顔を上げてみると、そこには紛れもなく、僕の憧れの人がいた。


 艶やかな黒髪は、陽の光が当たるとより輝いて見え、透き通るような白肌は、見事に陽の光を反射している。やはり、この人にはこういう明るい場所がよく似合う。


 「君も、今からお弁当?」


 その人は僕の手にしている巾着袋を見て言った。そこには母の作ったおにぎりが収まっている。見返せば、質問をしたその人も似たような巾着袋を持っていた。


 「あの……」


 今からお弁当ですか? と聞き返したかった。だけど、僕が気安く問い掛けていいものか分からず、はばかれた。すると、その人はまた微笑んだ。その微笑みは、何事にも代えがたい幸福感を僕に抱かせた。

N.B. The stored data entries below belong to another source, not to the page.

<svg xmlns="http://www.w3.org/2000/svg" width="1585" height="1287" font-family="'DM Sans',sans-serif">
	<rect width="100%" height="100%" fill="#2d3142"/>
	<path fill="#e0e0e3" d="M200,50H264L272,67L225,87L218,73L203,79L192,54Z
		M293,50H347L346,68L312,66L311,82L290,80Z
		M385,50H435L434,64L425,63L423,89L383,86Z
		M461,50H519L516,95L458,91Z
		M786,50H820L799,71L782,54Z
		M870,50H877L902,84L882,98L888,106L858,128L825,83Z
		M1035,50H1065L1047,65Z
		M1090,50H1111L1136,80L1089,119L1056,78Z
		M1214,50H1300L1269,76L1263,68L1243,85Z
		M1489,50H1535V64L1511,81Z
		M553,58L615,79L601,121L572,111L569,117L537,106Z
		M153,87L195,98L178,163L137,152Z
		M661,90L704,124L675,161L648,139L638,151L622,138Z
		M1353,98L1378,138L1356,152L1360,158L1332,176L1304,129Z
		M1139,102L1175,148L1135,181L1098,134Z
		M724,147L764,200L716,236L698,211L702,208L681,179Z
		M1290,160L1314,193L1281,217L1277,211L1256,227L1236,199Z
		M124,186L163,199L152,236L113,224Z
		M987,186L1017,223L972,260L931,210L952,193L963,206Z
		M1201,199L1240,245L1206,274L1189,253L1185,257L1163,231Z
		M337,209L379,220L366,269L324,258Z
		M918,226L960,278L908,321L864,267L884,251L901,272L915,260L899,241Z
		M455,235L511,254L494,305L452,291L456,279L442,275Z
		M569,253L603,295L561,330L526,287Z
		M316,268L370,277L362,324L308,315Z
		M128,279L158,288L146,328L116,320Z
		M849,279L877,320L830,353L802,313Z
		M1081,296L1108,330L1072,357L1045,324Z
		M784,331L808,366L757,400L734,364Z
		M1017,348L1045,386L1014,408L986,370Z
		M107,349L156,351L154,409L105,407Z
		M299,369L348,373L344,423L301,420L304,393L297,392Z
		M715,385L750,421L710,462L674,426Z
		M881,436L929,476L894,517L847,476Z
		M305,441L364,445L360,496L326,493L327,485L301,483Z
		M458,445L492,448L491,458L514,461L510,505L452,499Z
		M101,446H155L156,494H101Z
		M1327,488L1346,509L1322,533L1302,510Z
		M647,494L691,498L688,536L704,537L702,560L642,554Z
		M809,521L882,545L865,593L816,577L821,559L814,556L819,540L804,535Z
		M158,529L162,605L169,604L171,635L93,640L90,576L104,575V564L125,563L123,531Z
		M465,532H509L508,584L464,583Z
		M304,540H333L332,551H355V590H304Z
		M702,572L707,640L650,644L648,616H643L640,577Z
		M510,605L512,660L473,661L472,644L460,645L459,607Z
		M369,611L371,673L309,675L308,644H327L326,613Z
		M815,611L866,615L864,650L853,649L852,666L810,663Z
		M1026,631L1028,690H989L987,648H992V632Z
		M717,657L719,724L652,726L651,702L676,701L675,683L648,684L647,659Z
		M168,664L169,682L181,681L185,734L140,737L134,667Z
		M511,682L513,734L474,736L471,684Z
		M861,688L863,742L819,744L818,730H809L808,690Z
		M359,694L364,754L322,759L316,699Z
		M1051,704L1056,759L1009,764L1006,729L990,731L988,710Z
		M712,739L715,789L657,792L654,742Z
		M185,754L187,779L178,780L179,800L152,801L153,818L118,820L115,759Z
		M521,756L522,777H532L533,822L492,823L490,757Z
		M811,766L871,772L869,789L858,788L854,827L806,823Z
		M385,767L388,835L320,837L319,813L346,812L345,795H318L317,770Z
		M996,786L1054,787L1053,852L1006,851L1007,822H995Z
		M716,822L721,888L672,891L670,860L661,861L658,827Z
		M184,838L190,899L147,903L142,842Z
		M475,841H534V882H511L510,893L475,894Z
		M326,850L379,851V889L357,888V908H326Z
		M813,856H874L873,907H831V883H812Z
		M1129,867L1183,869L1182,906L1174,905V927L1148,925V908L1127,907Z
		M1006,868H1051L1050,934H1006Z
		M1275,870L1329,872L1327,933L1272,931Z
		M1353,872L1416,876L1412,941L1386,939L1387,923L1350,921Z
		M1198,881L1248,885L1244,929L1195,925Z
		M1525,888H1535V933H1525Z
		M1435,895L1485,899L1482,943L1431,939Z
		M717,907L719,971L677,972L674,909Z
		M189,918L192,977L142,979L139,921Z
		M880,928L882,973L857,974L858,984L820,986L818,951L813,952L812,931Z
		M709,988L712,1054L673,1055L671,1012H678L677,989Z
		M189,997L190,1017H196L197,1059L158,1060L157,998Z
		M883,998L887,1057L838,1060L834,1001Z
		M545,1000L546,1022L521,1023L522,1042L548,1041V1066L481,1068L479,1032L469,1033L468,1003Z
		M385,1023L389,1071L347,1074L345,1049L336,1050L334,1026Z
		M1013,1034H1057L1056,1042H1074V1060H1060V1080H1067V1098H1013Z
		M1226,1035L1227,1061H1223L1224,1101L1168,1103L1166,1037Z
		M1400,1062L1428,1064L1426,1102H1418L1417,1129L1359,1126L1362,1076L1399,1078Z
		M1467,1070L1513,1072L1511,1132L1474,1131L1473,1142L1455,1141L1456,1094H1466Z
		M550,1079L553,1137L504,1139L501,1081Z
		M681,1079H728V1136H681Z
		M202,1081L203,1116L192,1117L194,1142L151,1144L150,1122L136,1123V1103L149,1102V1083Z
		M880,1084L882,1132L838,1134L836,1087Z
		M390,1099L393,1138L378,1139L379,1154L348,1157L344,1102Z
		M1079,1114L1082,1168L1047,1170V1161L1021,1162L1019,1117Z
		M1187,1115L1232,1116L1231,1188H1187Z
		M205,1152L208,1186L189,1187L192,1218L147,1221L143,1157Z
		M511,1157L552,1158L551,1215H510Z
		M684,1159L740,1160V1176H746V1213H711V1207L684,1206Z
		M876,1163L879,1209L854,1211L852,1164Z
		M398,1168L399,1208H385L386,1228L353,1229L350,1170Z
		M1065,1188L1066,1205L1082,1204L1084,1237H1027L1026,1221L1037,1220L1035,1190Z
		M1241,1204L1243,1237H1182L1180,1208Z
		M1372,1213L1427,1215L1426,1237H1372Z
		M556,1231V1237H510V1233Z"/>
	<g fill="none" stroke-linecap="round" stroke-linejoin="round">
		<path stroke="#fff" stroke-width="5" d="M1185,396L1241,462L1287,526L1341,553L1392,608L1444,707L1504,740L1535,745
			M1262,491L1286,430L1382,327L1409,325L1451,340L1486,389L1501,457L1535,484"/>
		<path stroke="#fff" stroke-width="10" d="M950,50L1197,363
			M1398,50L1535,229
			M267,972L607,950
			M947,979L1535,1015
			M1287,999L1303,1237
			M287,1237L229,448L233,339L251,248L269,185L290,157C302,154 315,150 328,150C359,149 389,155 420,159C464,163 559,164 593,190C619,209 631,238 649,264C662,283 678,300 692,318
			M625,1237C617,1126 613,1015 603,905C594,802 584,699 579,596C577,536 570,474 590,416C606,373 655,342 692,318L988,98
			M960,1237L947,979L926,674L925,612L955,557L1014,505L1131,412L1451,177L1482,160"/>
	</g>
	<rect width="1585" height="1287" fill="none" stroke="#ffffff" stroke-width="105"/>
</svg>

 「私、生徒会の仕事があって、お昼遅くなっちゃったんだよね」


 その人は生徒会長を務めていた。今月で任期を終えるから、その引き継ぎ等があるのだろう。


 「皆、もうお昼終わっちゃっているみたいで」


 確かに、その人はひとりだった。中庭に残っている他の生徒達も弁当箱を畳み始めている。


 「君とは、また『デジ・クラ』について語り合いたいなぁ」


 まさか。


 「もし良かったら——」


 僕は期待した。


 あり得ないとは思いつつも、僕は期待してしまった。おこがましいと思いながらも、その微笑みを見ると、期待せずにはいられなかった。


 「一緒にお弁当食べない?」


 僕は失神しそうだった。いや半分気を失っていたかもしれない。だって、あの生徒会長を務め、校内で最も美しいと言われている、篝詩織かがり しおりセンパイが、平凡なこの僕を昼食に誘っているのだ。昨日までならば、考えもしなかった事で、もう奇跡を通り超えて、言い表しようがない事態になっている。


 僕は、とりあえず自分の頬をつねってみた。うん、痛い。


 これが僕の妄想ではなく、現実である事はどうやら間違いなさそうだった。だったら、とにかく早く返事をしなくてはいけない。


 「あ、あの……」


 だけど、言葉が出てこなかった。だから、代わりに僕は、緊張で固くなってしまった首を軋ませて、何度も頷いた。


 「ふふっ。良かった」


 その人の笑顔は、圧倒的な破壊力を持っていた。

その笑顔の前では、幼馴染のわがままな振る舞いも、学食で待たせている友人らとの約束も、もう全てがどうでも良かった。僕はこの笑顔を見るために、生きているのだ。ああ、僕の青春は今から始まるのだ。


 僕は確信的にそう思った。


 そして、昼食というものは、幸福を味わうための時間なんだと初めて知った。